→ **YOUR ASSIGNMENT**: Exactly the lines from the first line of the records to the line holding "Pacotes Voo + Hotel a Cataratas" should be duplicated, and nothing more; pictures stay out.

→ **Stored data entries**:
■ ■ ■ ■

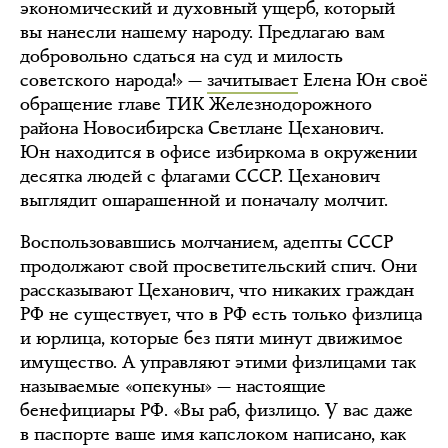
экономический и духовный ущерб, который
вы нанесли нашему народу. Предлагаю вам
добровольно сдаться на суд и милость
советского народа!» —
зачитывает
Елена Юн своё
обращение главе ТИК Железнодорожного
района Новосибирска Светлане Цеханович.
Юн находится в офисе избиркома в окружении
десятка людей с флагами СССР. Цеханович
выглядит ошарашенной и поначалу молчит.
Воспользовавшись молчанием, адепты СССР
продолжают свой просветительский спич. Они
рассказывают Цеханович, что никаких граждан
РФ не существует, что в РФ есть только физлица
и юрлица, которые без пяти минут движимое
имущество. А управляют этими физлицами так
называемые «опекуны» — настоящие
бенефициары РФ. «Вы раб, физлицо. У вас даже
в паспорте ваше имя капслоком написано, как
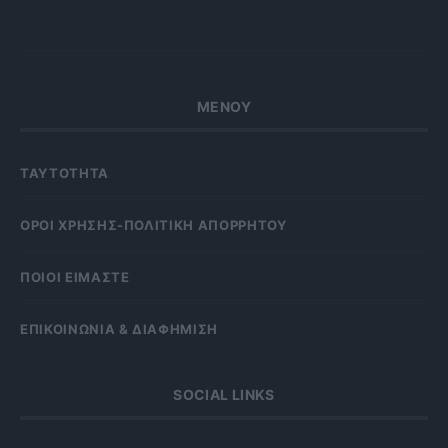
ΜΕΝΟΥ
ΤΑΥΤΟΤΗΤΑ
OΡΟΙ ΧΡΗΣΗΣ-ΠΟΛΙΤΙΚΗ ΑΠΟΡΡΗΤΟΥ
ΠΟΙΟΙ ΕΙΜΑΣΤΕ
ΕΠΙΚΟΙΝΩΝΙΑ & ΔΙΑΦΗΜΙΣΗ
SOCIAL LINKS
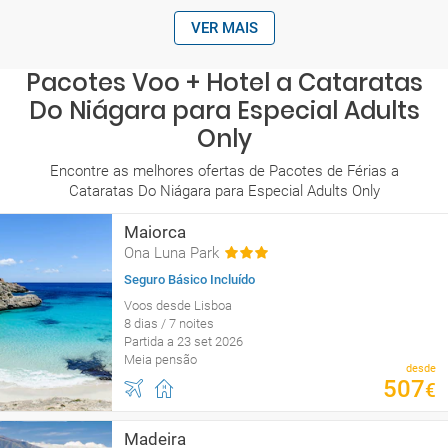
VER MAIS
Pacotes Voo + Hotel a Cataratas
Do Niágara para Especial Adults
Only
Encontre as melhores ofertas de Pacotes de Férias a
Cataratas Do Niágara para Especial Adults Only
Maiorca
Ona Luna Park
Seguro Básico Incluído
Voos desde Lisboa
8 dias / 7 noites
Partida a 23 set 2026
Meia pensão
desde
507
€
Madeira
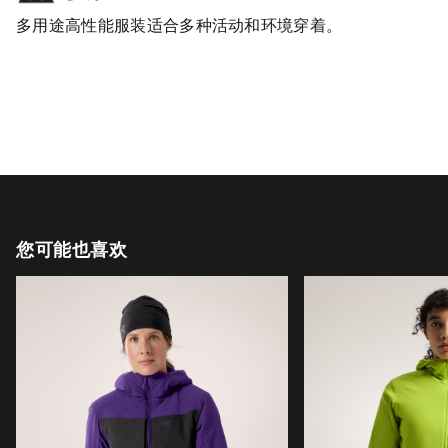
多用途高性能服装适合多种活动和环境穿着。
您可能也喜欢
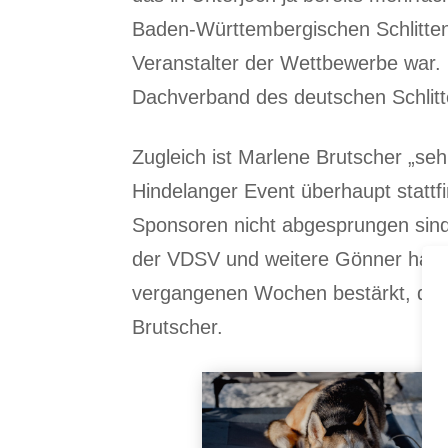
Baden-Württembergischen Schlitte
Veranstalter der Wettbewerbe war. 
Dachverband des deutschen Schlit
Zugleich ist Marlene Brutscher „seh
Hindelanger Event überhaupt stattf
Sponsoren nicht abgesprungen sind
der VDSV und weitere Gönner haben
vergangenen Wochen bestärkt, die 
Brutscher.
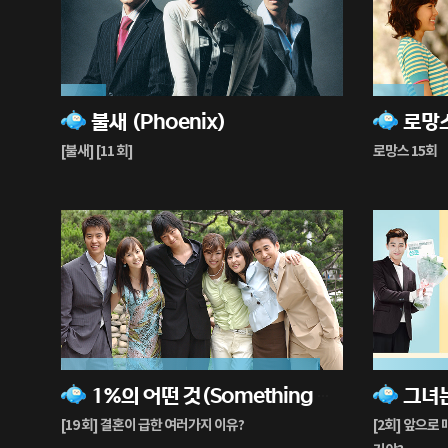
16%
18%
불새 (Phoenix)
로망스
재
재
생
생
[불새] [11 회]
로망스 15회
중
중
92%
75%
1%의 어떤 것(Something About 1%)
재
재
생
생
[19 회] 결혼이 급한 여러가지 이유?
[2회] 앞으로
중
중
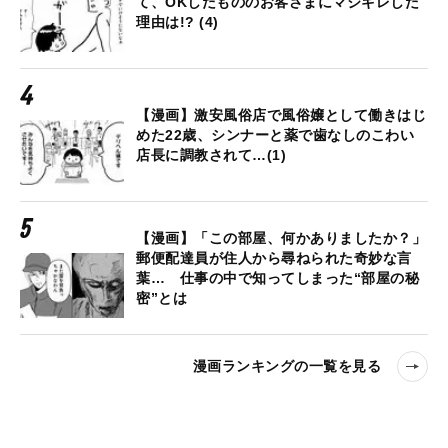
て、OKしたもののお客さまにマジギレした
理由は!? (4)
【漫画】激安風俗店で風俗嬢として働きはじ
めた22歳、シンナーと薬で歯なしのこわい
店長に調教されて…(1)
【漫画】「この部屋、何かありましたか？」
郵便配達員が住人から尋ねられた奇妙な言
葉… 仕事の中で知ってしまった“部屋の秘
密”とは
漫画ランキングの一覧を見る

■ ■ ■ ■

→ **EXERCISE OUTPUT**:
экономический и духовный ущерб, который
вы нанесли нашему народу. Предлагаю вам
добровольно сдаться на суд и милость
советского народа!» —
зачитывает
Елена Юн своё
обращение главе ТИК Железнодорожного
района Новосибирска Светлане Цеханович.
Юн находится в офисе избиркома в окружении
десятка людей с флагами СССР. Цеханович
выглядит ошарашенной и поначалу молчит.
Воспользовавшись молчанием, адепты СССР
продолжают свой просветительский спич. Они
рассказывают Цеханович, что никаких граждан
РФ не существует, что в РФ есть только физлица
и юрлица, которые без пяти минут движимое
имущество. А управляют этими физлицами так
называемые «опекуны» — настоящие
бенефициары РФ. «Вы раб, физлицо. У вас даже
в паспорте ваше имя капслоком написано, как
ΜΕΝΟΥ
ΤΑΥΤΟΤΗΤΑ
OΡΟΙ ΧΡΗΣΗΣ-ΠΟΛΙΤΙΚΗ ΑΠΟΡΡΗΤΟΥ
ΠΟΙΟΙ ΕΙΜΑΣΤΕ
ΕΠΙΚΟΙΝΩΝΙΑ & ΔΙΑΦΗΜΙΣΗ
SOCIAL LINKS
VER MAIS
Pacotes Voo + Hotel a Cataratas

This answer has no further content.